Assignment -> Your output should be the line with "padding: 0 6px;" and all following lines of the data below, through the end, repeated exactly.

(Data extracted from a collection)

==========

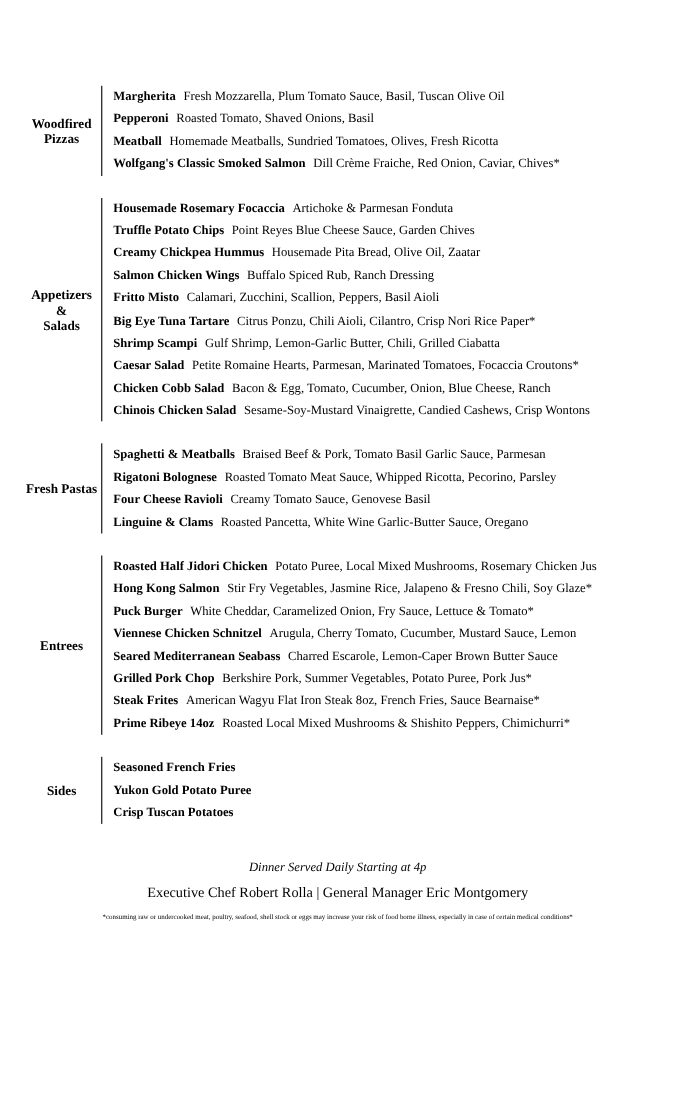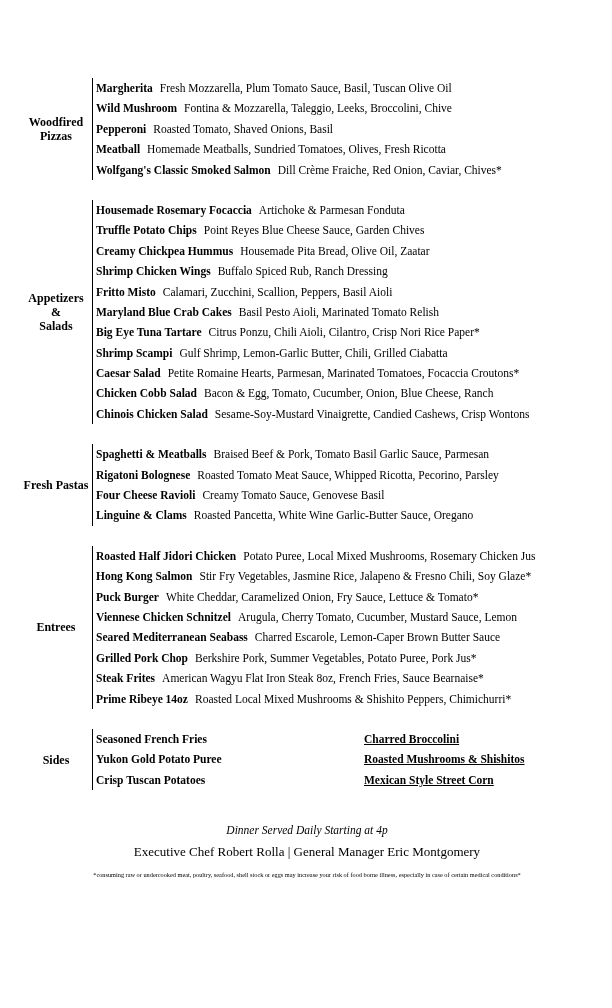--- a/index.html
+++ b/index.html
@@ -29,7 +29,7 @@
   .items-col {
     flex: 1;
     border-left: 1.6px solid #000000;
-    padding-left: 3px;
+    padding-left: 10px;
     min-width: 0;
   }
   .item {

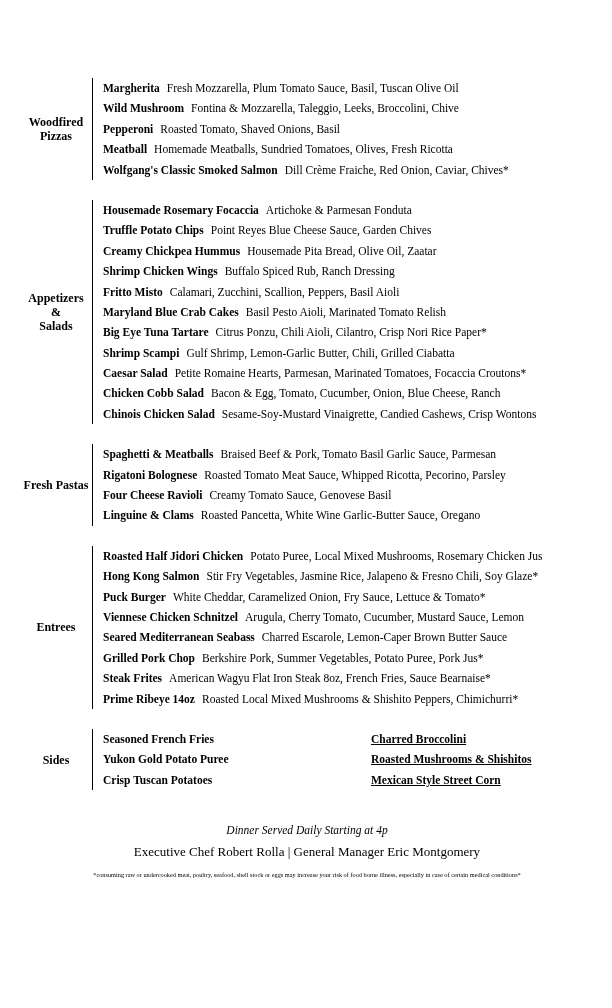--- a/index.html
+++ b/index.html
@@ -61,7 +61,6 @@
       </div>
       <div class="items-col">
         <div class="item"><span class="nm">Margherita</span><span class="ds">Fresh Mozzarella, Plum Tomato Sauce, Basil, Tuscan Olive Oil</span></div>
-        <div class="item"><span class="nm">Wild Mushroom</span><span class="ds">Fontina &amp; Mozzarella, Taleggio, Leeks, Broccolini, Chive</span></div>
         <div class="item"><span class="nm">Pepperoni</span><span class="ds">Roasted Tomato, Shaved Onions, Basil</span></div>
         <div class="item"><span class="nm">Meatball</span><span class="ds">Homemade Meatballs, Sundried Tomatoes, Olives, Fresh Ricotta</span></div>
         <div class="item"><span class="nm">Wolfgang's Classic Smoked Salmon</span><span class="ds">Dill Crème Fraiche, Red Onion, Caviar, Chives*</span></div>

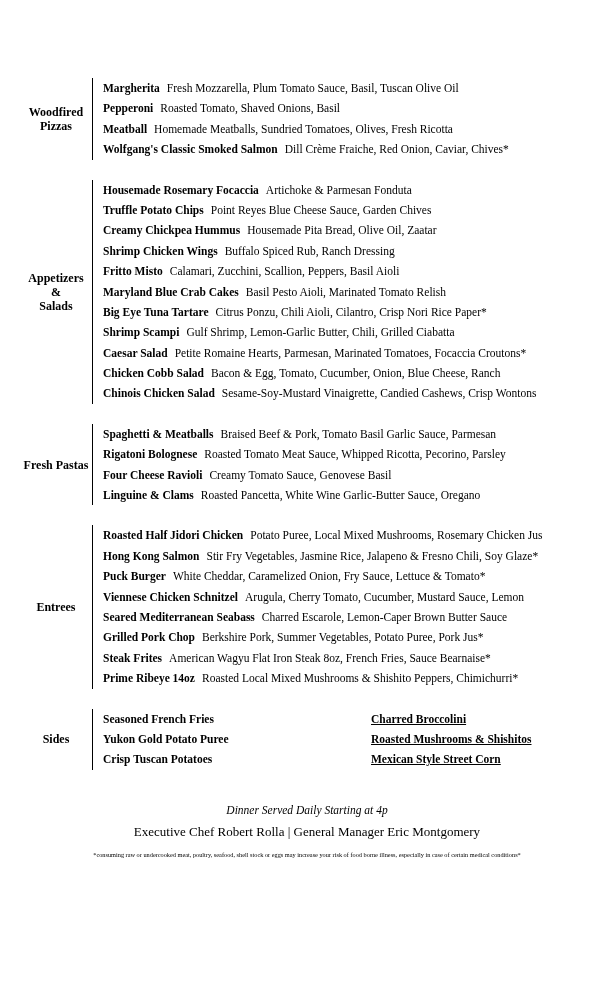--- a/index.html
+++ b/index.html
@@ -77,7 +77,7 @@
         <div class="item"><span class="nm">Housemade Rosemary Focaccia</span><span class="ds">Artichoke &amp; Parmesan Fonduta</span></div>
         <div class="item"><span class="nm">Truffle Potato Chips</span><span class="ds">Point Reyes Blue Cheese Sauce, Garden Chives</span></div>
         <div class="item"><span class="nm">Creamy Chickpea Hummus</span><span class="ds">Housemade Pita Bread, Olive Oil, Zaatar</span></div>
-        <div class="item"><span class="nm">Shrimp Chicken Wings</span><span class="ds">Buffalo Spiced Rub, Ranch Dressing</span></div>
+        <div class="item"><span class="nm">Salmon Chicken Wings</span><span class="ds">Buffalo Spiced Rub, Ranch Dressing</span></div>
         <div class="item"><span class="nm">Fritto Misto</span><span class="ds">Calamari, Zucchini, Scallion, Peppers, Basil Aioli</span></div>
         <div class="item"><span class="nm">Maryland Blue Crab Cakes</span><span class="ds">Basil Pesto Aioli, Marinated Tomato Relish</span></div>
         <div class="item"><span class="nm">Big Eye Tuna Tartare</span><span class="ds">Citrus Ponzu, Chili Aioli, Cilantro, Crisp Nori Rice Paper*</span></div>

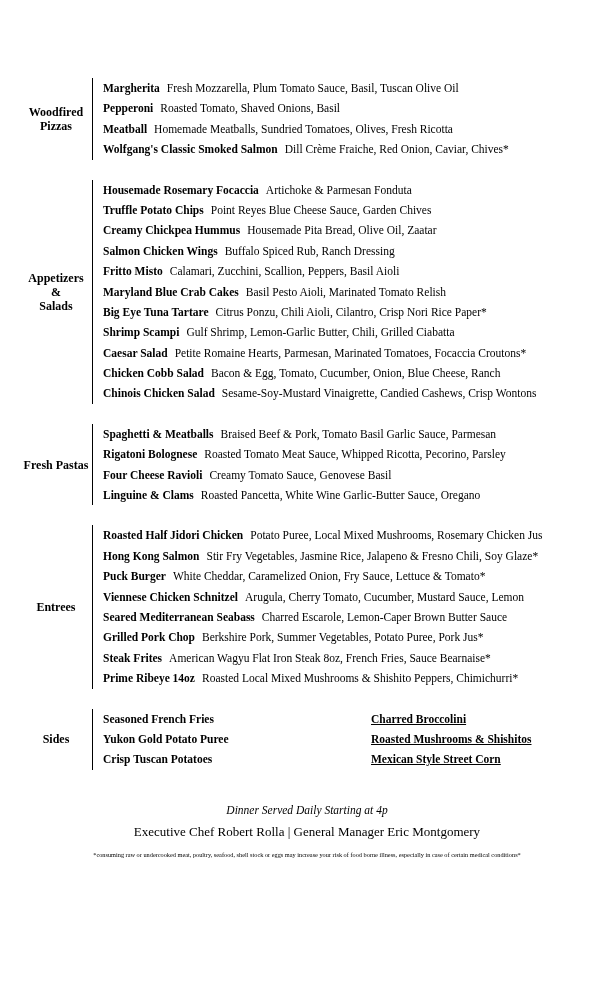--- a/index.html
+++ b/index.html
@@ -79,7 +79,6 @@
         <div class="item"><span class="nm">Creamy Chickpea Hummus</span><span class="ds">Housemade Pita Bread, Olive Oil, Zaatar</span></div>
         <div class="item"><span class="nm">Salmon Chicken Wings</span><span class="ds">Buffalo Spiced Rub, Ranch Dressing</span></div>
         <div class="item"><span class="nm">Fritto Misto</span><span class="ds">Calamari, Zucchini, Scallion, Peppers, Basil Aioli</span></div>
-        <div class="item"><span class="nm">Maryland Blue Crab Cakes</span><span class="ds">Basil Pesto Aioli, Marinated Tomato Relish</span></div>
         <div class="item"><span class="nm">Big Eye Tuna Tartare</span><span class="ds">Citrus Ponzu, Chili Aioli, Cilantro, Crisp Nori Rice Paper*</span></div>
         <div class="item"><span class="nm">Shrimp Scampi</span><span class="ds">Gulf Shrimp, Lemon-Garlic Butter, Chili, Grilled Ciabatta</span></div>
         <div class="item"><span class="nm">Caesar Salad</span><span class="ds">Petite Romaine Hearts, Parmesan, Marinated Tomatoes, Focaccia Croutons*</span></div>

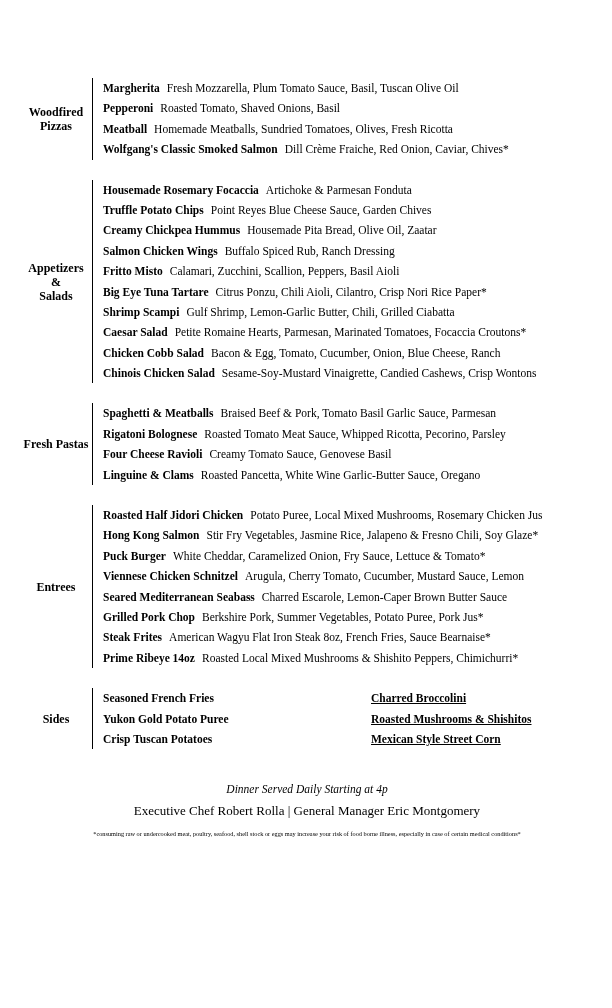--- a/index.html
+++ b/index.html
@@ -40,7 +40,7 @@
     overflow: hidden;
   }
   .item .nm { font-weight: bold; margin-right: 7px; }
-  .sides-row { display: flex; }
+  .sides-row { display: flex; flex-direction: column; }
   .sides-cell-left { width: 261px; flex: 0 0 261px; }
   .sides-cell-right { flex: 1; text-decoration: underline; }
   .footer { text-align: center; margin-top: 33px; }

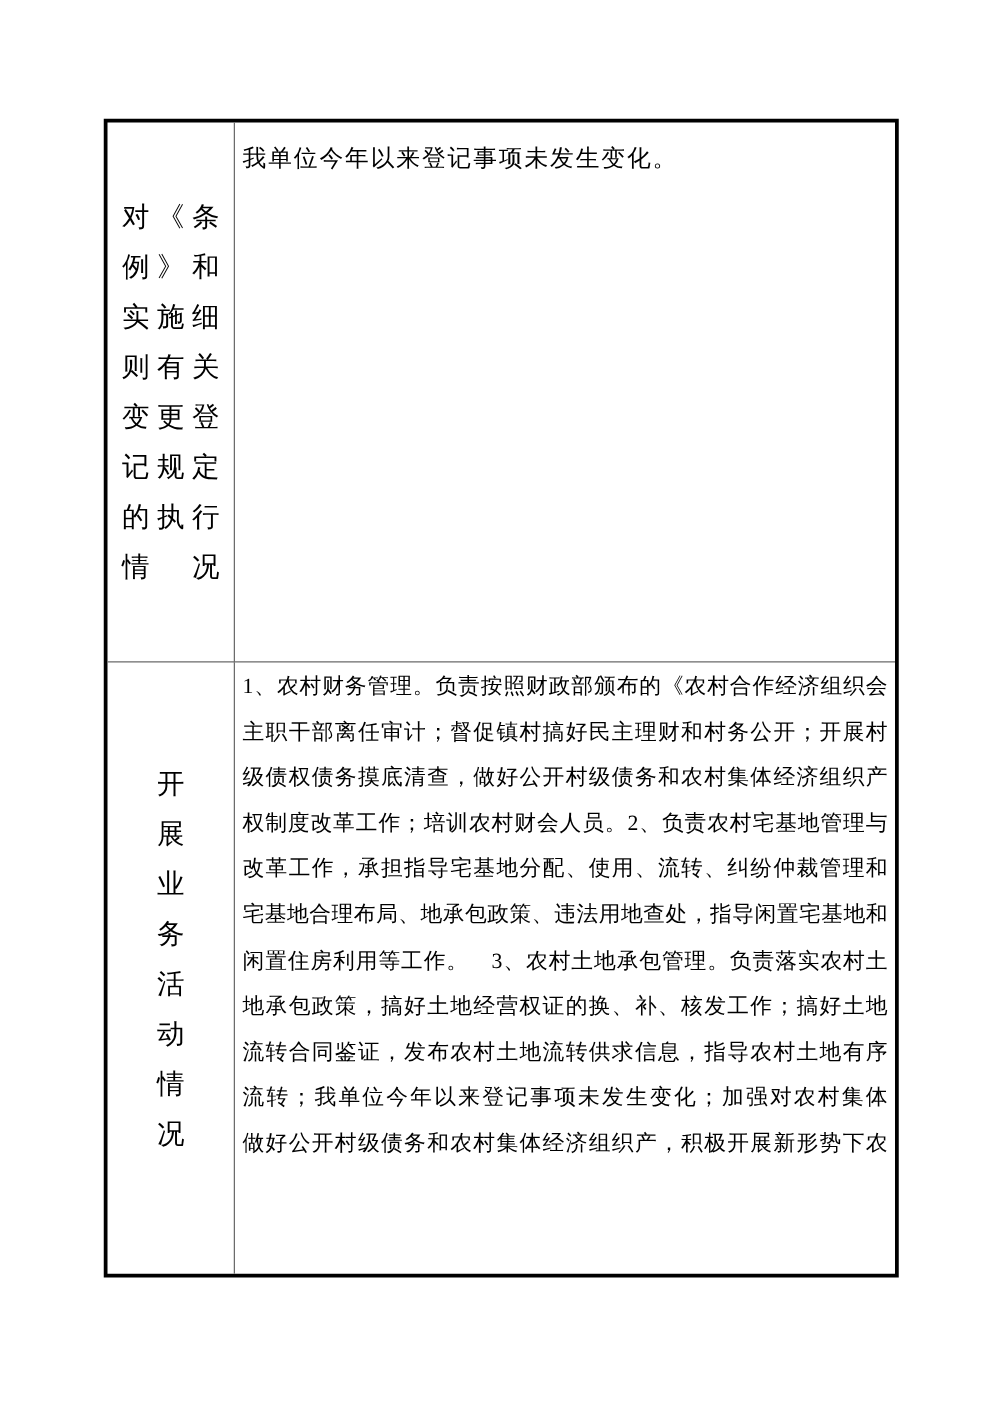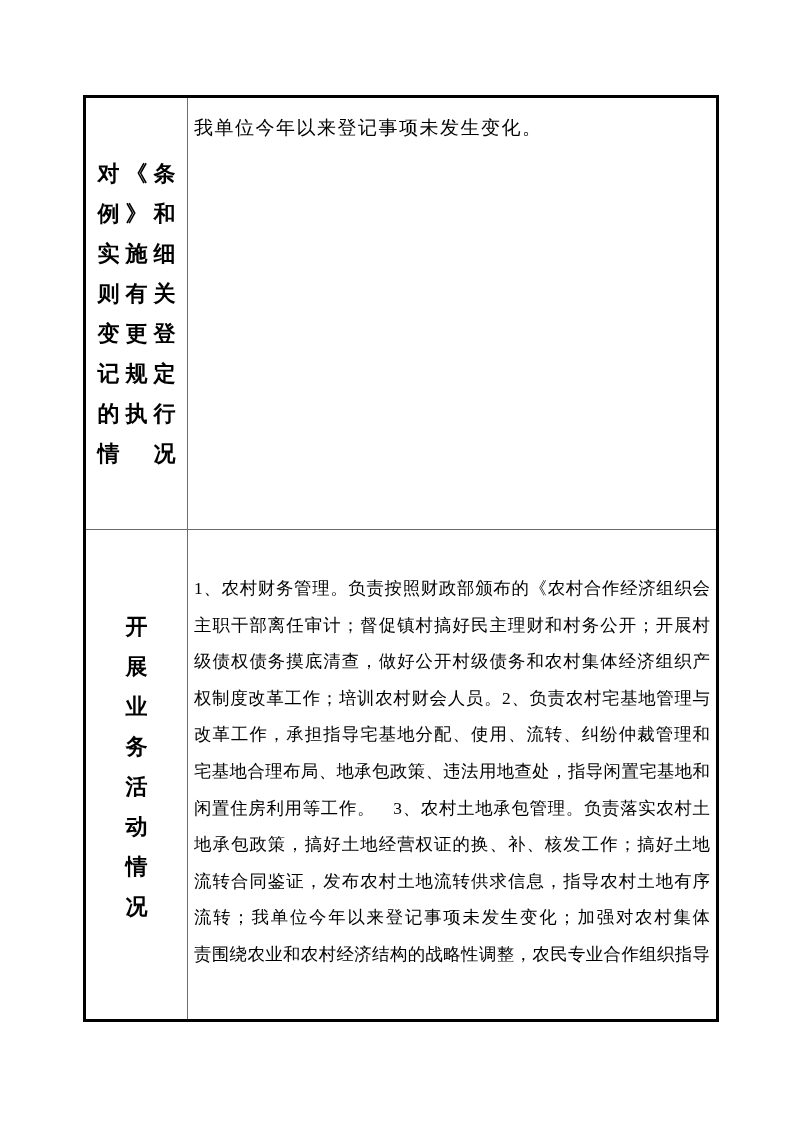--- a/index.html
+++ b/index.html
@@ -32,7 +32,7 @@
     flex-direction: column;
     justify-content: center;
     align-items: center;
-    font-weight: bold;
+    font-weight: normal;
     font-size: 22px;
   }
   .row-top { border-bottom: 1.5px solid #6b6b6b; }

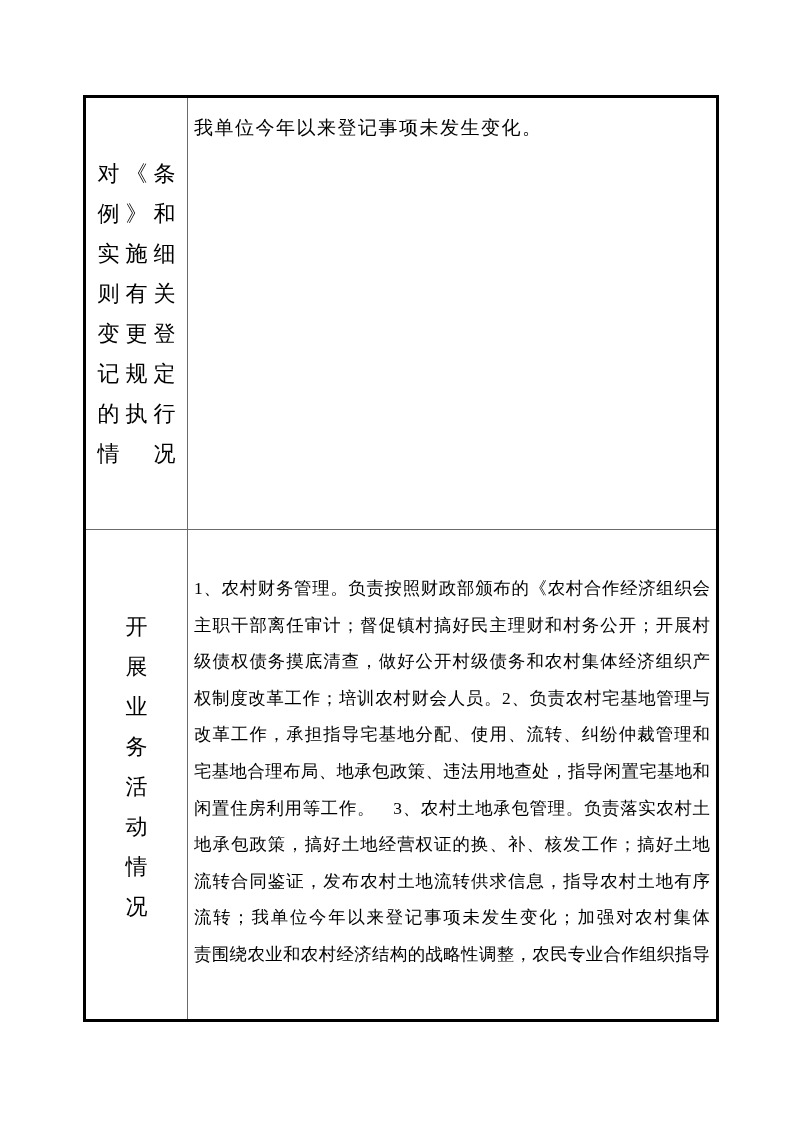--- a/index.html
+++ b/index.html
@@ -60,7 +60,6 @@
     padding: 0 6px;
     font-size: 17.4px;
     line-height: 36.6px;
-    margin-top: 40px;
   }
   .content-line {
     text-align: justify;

==========

Completed task ->
     padding: 0 6px;
     font-size: 17.4px;
     line-height: 36.6px;
-    margin-top: 40px;
   }
   .content-line {
     text-align: justify;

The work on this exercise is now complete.